Larry speaks to Cheryl, who informs him that his dentist, Dr. Bloure, invited them for dinner at his house. Larry tells her to lie about them leaving town that day. While shopping for waiter uniforms, Larry buys Ted his new shirt as a gift. A man walks up to him and introduces himself as Burt, saying he goes to Dr. Bloure, but Larry tells him that he no longer goes to him. Larry and Jeff show go to a meeting regarding Bobo's, and he gives Ted his gift, who notices a rip in the fabric. Larry apologizes, yet refuses to take it back, upsetting Ted, who gives the shirt back. At Jill's party, Larry finds out his character role has been switched, and he refuses to participate, calling Ted an asshole in front of an offended Jill. While playing piñata, Larry is hit by Jill with a bat, breaking his teeth and staining his shirt with blood.

Larry goes to see Dr. Bloure, who asks why he did not go to dinner, and Larry claims he visited his cousin with Cheryl. Dr. Bloure says he spoke to Burt, and he fixes Larry's teeth, giving him enlarged incisors out of spite. Ted comes to apologize for breaking his teeth, and Larry scolds him for having a piñata at the party. Barbara also comes over, and hugs Larry as she sees him wearing Chet's shirt, crying on it. Ted and Larry wrestle over the newer shirt, ripping it in half. Ted throws it into Larry's neighbor's garbage, and is subsequently chased after.

Material shown:
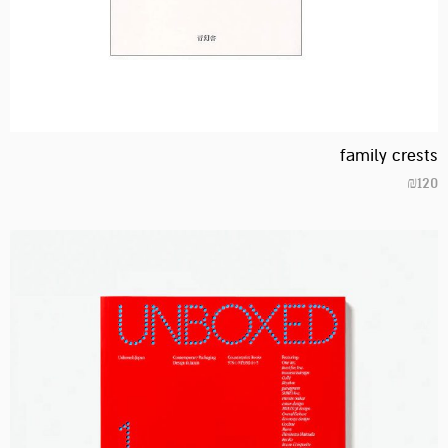
family crests
₪
120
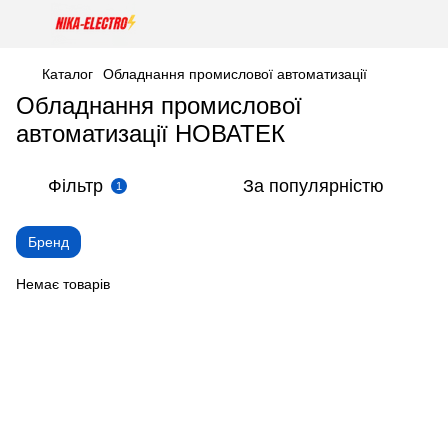
Каталог
Обладнання промислової автоматизації
Обладнання промислової
автоматизації НОВАТЕК
Фільтр
За популярністю
1
Бренд
Немає товарів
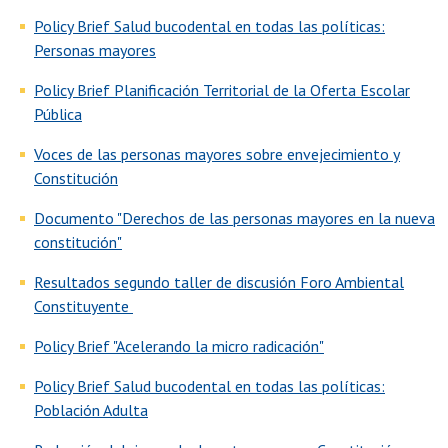
Policy Brief Salud bucodental en todas las políticas:
Personas mayores
Policy Brief Planificación Territorial de la Oferta Escolar
Pública
Voces de las personas mayores sobre envejecimiento y
Constitución
Documento "Derechos de las personas mayores en la nueva
constitución"
Resultados segundo taller de discusión Foro Ambiental
Constituyente
Policy Brief "Acelerando la micro radicación"
Policy Brief Salud bucodental en todas las políticas:
Población Adulta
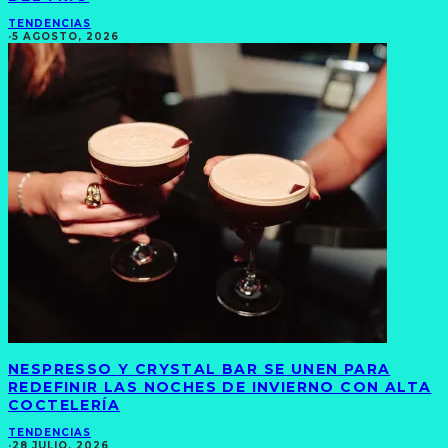
TENDENCIAS
·
5 AGOSTO, 2026
NESPRESSO Y CRYSTAL BAR SE UNEN PARA
REDEFINIR LAS NOCHES DE INVIERNO CON ALTA
COCTELERÍA
TENDENCIAS
·
28 JULIO, 2026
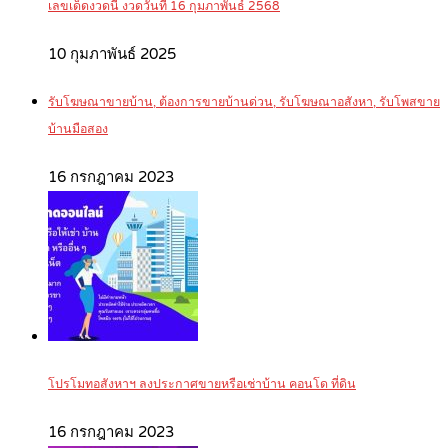
เลขเด็ดงวดนี้ งวดวันที่ 16 กุมภาพันธ์ 2568
10 กุมภาพันธ์ 2025
รับโฆษณาขายบ้าน, ต้องการขายบ้านด่วน, รับโฆษณาอสังหา, รับโพสขาย
บ้านมือสอง
16 กรกฎาคม 2023
โปรโมทอสังหาฯ ลงประกาศขายหรือเช่าบ้าน คอนโด ที่ดิน
16 กรกฎาคม 2023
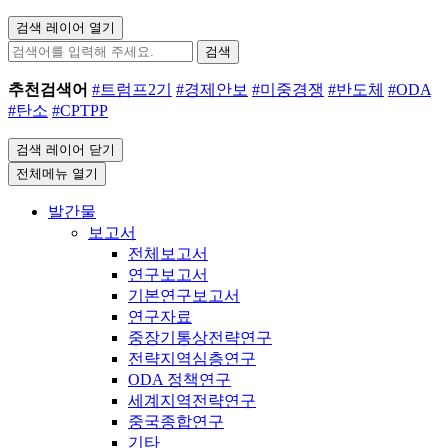
검색 레이어 열기
검색
추천검색어
#트럼프2기
#경제안보
#미중경쟁
#반도체
#ODA
#탄소
#CPTPP
검색 레이어 닫기
전체메뉴 열기
발간물
보고서
전체보고서
연구보고서
기본연구보고서
연구자료
중장기통상전략연구
전략지역심층연구
ODA 정책연구
세계지역전략연구
중국종합연구
기타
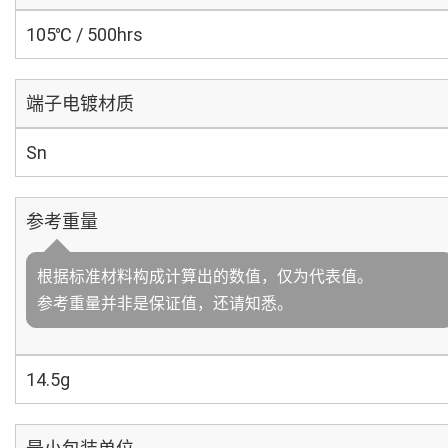
105℃ / 500hrs
端子电镀材质
Sn
参考重量
根据标准材料构成计算出的数值，仅为代表值。
参考重量并非是保证值，还请知悉。
14.5g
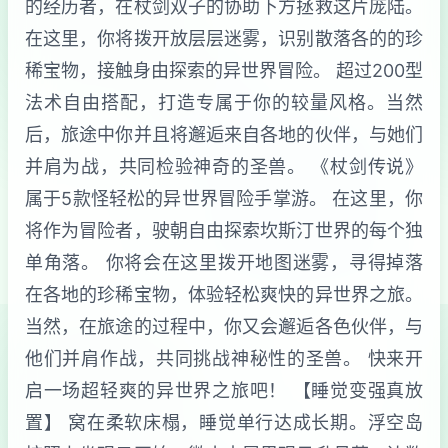
的经历者，在杖剑双子的协助下方拯救这片庞陆。
在这里，你将拨开放层层迷雾，识别散落各的的珍
稀宝物，接触身由探索的异世界冒险。 超过200型
法术自由搭配，打造专属于你的较量风格。当然
后，旅途中你并且将邂逅来自各地的伙伴，与她们
并肩为战，共同检验神奇的圣兽。 《杖剑传说》
属于5款怪轻松的异世界冒险手掌游。 在这里，你
将作为冒险者，驶朝自由探索坎斯汀世界的每个独
单角落。 你将会在这里拨开地图迷雾，寻得掉落
在各地的珍稀宝物，体验轻松爽快的异世界之旅。
当然，在旅途的过程中，你又会邂逅各色伙伴，与
他们并肩作战，共同挑战神秘性的圣兽。 快来开
启一场超轻爽的异世界之旅吧！ 【睡觉变强真放
置】 窝在柔软床榻，睡觉单行达成长期。浮空岛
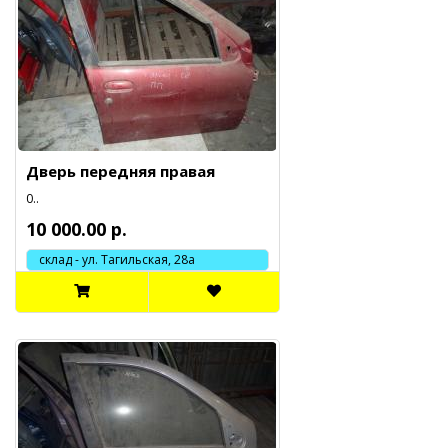
Дверь передняя правая
0..
10 000.00 р.
склад - ул. Тагильская, 28а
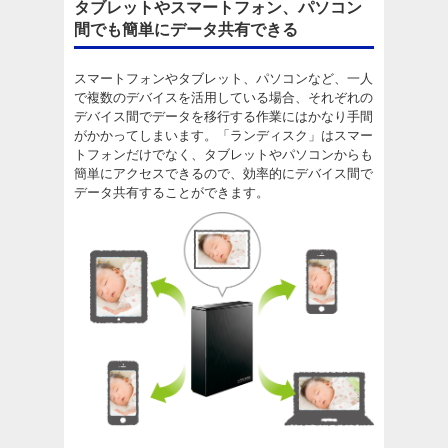
タブレットやスマートフォン、パソコン
間でも簡単にデータ共有できる
スマートフォンやタブレット、パソコンなど、一人
で複数のデバイスを活用している場合、それぞれの
デバイス間でデータを移行する作業にはかなり手間
がかかってしまいます。「ランディスク」はスマー
トフォンだけでなく、タブレットやパソコンからも
簡単にアクセスできるので、効率的にデバイス間で
データ共有することができます。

Problem set:
1) Give a two-sentence summary of the episode summary.
2) Name every character in the episode summary other than Larry.
3) Write out the episode summary again, starting with "Larry speaks to" and going on through "shirt with blood.", and swap in "sweater" for "shirt" every time it appears.

Expected responses:
1) Larry avoids a dinner invitation from his dentist, Dr. Bloure, gives Ted a shirt that turns out to be ripped, and has his teeth broken when Jill hits him with a bat during a piñata game at her party. Dr. Bloure fixes the teeth but gives Larry enlarged incisors out of spite, and later Ted and Larry wrestle over a shirt, tear it in half, and Ted throws it into the neighbor's garbage.

2) Cheryl, Dr. Bloure, Ted, Burt, Jeff, Jill, Barbara, Chet

3)
Larry speaks to Cheryl, who informs him that his dentist, Dr. Bloure, invited them for dinner at his house. Larry tells her to lie about them leaving town that day. While shopping for waiter uniforms, Larry buys Ted his new sweater as a gift. A man walks up to him and introduces himself as Burt, saying he goes to Dr. Bloure, but Larry tells him that he no longer goes to him. Larry and Jeff show go to a meeting regarding Bobo's, and he gives Ted his gift, who notices a rip in the fabric. Larry apologizes, yet refuses to take it back, upsetting Ted, who gives the sweater back. At Jill's party, Larry finds out his character role has been switched, and he refuses to participate, calling Ted an asshole in front of an offended Jill. While playing piñata, Larry is hit by Jill with a bat, breaking his teeth and staining his sweater with blood.